Alheias e dissociadas de um processo, pessoas são movidas por uma energia totalmente diferente da energia existente entre pessoas integradas e valorizadas dentro de um contexto.

Fui entender há pouco que o dia do jornal me ensinou técnicas sofisticadas de RH corporativo e coaching. Se empresas investem tanto nessa área para impactar nos lucros, entendem que ter pessoas que se sentem partes importantes de um conjunto, e portanto colaboram ao invés de competir, é melhor pros negócios.

O insight de 2017 clareou a visão quanto à forma como agimos dentro de um grupo qualquer. Num processo ordinário de discussão sobre política é possível enxergar os impactos de uma abordagem que integra a todos e uma abordagem que expele. Uma floresce, a outra desvirtua. Uma está a serviço do projeto comum, a outra, do particular, ego.
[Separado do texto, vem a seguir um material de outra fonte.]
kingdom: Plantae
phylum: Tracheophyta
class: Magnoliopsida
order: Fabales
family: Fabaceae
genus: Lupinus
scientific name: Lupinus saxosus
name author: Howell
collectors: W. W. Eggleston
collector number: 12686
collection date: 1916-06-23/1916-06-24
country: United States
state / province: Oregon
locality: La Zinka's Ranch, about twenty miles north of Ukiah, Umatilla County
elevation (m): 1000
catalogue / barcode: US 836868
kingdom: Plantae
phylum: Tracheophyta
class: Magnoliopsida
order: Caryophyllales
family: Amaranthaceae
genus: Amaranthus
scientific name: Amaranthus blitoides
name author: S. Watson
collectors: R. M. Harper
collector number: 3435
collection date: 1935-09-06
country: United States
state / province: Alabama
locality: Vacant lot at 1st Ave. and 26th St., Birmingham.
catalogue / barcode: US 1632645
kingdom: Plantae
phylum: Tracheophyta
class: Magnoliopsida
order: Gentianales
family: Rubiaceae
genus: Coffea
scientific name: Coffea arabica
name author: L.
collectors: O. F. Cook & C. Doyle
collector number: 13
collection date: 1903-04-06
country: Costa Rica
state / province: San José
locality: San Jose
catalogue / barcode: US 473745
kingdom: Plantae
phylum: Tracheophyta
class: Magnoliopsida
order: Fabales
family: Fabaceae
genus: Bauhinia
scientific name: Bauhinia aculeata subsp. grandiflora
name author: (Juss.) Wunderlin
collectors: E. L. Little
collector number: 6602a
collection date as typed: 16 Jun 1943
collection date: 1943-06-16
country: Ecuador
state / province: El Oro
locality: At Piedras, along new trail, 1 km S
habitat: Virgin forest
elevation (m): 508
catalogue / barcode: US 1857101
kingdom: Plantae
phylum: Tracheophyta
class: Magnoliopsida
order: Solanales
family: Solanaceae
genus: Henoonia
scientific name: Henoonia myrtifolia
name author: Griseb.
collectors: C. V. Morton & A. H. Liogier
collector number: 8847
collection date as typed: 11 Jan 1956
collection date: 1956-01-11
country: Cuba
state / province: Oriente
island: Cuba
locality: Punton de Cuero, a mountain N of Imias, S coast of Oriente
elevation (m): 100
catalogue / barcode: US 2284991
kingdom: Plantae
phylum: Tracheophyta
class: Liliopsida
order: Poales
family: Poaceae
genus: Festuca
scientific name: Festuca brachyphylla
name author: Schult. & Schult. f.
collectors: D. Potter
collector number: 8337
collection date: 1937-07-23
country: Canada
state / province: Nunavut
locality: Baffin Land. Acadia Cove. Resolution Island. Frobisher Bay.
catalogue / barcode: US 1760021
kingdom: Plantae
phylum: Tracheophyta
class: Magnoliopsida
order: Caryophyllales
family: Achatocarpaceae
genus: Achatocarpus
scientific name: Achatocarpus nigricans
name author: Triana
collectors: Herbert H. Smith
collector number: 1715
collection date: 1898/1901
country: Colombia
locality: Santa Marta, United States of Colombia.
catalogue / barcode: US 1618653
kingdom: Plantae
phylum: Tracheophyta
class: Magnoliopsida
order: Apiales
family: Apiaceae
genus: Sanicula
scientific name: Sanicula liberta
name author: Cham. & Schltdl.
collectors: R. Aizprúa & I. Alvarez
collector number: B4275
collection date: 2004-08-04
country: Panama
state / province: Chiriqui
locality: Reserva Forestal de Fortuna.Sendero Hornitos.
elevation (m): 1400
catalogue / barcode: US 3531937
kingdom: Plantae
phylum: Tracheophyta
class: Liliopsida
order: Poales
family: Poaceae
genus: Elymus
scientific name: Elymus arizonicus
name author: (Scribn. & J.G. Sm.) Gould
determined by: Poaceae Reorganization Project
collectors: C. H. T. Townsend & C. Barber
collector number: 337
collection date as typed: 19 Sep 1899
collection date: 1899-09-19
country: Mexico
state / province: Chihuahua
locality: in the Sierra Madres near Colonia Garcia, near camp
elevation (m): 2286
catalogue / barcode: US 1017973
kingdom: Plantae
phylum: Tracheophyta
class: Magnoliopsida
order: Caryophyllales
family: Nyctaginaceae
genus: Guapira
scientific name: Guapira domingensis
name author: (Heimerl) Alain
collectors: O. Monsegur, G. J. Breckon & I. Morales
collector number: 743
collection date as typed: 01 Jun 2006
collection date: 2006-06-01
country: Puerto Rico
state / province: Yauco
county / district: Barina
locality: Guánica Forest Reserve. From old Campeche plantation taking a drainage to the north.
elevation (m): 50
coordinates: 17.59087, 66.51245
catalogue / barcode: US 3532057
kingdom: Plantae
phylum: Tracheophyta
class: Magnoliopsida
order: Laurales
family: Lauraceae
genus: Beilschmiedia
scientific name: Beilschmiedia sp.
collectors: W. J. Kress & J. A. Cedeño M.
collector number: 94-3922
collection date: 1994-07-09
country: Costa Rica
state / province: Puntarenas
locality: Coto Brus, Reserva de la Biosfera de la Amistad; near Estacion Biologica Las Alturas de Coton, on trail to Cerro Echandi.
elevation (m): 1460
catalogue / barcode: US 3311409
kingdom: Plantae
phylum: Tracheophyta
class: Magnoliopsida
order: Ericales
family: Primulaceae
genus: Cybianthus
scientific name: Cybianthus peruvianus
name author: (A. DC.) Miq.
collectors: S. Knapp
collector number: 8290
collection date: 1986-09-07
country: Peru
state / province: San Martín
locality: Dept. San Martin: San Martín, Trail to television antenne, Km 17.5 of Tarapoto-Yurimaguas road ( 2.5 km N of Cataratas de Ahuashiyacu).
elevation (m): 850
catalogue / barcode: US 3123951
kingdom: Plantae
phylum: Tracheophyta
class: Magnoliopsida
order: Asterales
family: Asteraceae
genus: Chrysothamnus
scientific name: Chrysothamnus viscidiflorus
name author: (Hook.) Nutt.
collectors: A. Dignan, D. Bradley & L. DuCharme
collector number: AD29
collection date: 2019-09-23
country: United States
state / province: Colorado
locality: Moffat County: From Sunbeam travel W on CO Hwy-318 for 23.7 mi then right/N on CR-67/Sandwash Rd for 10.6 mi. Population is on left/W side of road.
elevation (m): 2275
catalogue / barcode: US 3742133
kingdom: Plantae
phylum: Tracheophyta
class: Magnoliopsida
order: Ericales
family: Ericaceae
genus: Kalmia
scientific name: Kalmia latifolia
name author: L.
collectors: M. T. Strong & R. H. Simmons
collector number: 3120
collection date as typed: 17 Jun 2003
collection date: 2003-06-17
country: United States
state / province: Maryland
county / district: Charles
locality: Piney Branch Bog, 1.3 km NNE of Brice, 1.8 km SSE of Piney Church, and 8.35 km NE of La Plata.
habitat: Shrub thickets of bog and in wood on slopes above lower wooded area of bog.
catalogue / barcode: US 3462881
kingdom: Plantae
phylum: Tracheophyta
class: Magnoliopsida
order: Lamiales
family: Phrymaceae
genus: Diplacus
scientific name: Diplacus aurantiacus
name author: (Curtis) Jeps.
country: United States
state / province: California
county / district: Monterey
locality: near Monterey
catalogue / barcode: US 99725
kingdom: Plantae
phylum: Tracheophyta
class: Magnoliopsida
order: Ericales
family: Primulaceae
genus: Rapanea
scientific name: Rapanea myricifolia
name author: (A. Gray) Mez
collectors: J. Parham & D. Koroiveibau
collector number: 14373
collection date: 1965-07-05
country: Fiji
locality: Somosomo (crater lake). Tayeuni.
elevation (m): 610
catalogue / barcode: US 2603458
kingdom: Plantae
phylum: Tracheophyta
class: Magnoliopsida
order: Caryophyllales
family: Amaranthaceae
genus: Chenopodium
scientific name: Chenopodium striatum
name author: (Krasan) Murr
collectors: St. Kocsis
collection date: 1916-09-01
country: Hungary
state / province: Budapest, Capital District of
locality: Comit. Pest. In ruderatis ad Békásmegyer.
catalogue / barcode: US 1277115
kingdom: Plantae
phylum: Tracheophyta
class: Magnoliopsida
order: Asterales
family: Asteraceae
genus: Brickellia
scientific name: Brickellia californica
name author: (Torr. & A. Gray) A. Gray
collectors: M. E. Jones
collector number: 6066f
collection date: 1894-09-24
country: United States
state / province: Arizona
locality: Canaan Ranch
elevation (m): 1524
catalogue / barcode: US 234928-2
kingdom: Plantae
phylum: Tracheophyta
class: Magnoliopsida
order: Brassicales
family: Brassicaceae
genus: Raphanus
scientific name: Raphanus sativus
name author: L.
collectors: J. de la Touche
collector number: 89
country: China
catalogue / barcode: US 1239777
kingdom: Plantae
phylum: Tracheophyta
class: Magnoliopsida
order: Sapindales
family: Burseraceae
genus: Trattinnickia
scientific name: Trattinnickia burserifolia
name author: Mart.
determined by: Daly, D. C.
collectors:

Qualquer debate político tem (ou deveria ter) como objetivo discutirmos juntos novos caminhos e projetos benéficos ao todo, através do choque de ideias necessária e saudavelmente divergentes dentro do grupo, onde pudéssemos racionalmente questionar e rever nossas próprias visões quando colocadas em perspectiva.

Quando pessoas sentem-se incluídas no debate e sabem que suas ideias são respeitadas e ouvidas, que sua presença contribui para o processo, ímpetos iniciais de competição (comumente carregados de raiva) são transformados em esforço para criar algo novo em cima de acertos e erros, com foco num resultado que beneficia a todos. A disputa vira colaboração e aí que a magia acontece – evoluímos.

Não se trata de mágica, neutralizar a energia de certos comportamentos e transformá-la em força criadora é pura reação química.